- **CHALLENGE**: Print the lines of the rows below word for word, beginning with the line that contains "common name: Pedunculate oak" and ending with the line that contains "genus: Vanessa", both included.

- **DATA FOR THIS EXERCISE**:
__________________________________________________

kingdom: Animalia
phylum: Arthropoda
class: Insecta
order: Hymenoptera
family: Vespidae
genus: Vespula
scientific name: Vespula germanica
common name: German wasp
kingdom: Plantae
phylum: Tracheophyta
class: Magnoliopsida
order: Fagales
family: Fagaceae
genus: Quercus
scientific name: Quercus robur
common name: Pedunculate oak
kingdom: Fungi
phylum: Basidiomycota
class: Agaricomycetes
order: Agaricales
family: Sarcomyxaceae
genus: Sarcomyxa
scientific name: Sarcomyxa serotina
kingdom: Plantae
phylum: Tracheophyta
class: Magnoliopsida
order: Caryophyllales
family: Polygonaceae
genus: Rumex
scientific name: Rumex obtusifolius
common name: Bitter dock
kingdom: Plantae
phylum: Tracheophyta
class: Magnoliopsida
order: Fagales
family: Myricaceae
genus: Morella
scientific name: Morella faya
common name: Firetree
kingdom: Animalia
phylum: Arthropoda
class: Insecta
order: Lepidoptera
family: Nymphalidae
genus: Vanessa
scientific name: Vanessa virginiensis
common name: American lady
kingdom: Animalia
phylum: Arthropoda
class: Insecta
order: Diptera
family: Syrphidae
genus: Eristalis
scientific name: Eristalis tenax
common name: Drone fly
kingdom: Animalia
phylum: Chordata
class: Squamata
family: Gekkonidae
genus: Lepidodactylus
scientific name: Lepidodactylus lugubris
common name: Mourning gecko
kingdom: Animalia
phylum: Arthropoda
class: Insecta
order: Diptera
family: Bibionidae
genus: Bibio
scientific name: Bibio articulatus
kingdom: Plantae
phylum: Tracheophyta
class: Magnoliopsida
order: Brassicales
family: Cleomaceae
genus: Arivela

__________________________________________________

- **SOLUTION TO THE PROBLEM**:
common name: Pedunculate oak
kingdom: Fungi
phylum: Basidiomycota
class: Agaricomycetes
order: Agaricales
family: Sarcomyxaceae
genus: Sarcomyxa
scientific name: Sarcomyxa serotina
kingdom: Plantae
phylum: Tracheophyta
class: Magnoliopsida
order: Caryophyllales
family: Polygonaceae
genus: Rumex
scientific name: Rumex obtusifolius
common name: Bitter dock
kingdom: Plantae
phylum: Tracheophyta
class: Magnoliopsida
order: Fagales
family: Myricaceae
genus: Morella
scientific name: Morella faya
common name: Firetree
kingdom: Animalia
phylum: Arthropoda
class: Insecta
order: Lepidoptera
family: Nymphalidae
genus: Vanessa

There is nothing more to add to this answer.